Referring to FIGS. 16-18, exemplary program flows of the estimation and quoting system are shown. In FIG. 16, the flow starts with getting the location 600 (for example, reading a GPS system 91 of the computing device 10 or entering a street address 304). A transaction is made with either the server 500 and/or the map server 515 providing the location and receiving back a map 305, for example, a satellite image of the area around the location. The map is displayed 604. Next, until ending 606, an add-existing procedure 608 as described in FIG. 18 is performed. The add-existing procedure 608 obtains the type and location of each existing device 402.

Upon ending 606 (e.g., all existing devices 402 have been added), flow continues with displaying 620 the list of existing devices 402 as shown in FIG. 17. The first existing device 402 is selected 622 and a loop begins 624/626/628 in which, for each existing device 402, a replacement device 404 is determined and added/displayed 624, along with the costs and energy savings for the replacement device 404. If there are still more 626 existing device 402, the next existing device 402 is selected 628 and the loop 624/626/628.

Once there are no more 626 existing devices 402, the break-even time is calculated and displayed (e.g., number of days until breaking even on the investment of installing replacement devices 404) and a report/proposal is generated 632 for printing and/or sending to the owner of the property 309.

Referring to FIG. 18, the add-existing procedure 608 is described. The add-existing procedure 608 begins with getting the type 640 of existing device 402 (e.g. shoebox, canopy, wallpack), getting the wattage/size 642 of existing device 402 (e.g. 100 W, 150 W, 200 W), then getting the technology 644 of existing device 402 (e.g. e.g., halogen, high pressure sodium, metal halide). Once obtained, an existing device icon 330/332/340 is displayed 646 on the display 86 of the computing device 10. The existing device icon 330/332/340 represents the existing device 402 as entered in the above steps 640/642/644. Now, the existing device icon 330/332/340 is placed 648 at the location on the map 305 corresponding to that existing device 402. Using user interface technology that is known for moving an object on a display, the existing device icon 330/332/340 is relocated on the map 305 to the location on the property 309 at which the existing device 402 is located. After placement of the existing device icon 330/332/340, the existing device 402 (e.g. type, wattage/size, technology, location) is added to the list of existing devices 402.

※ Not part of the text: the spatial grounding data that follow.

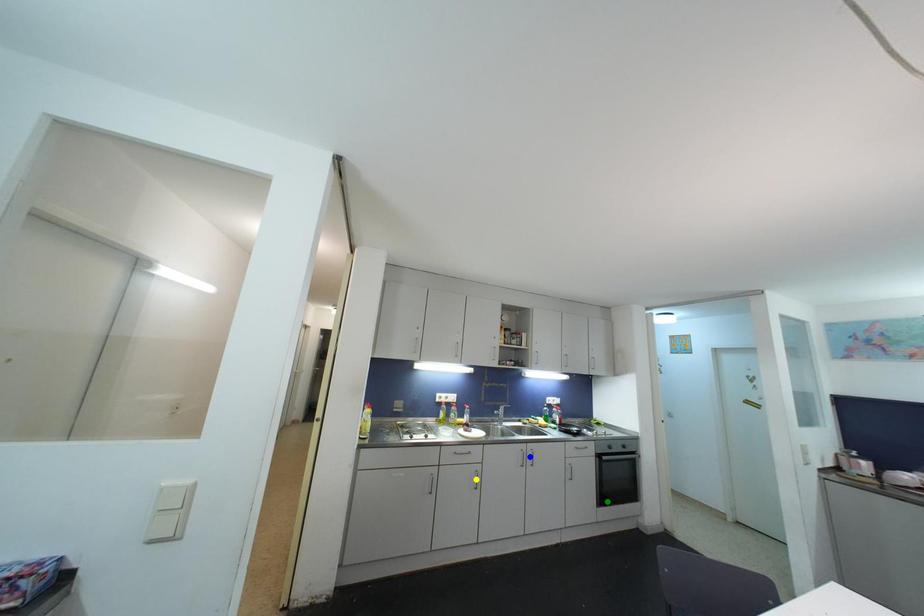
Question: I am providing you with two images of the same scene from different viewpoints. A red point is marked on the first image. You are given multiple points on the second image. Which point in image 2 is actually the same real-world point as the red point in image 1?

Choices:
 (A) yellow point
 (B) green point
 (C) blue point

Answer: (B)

It is anticipated that portions of the exemplary program flow execute on a user device such as a computing device 10 while portions of the exemplary program flow execute on the server 500 and/or map server 515.

Equivalent elements can be substituted for the ones set forth above such that they perform in substantially the same manner in substantially the same way for achieving substantially the same result.

It is believed that the system and method as described and many of its attendant advantages will be understood by the foregoing description. It is also believed that it will be apparent that various changes may be made in the form, construction and arrangement of the components thereof without departing from the scope and spirit of the invention or without sacrificing all of its material advantages. The form herein before described being merely exemplary and explanatory embodiment thereof. It is the intention of the following claims to encompass and include such changes.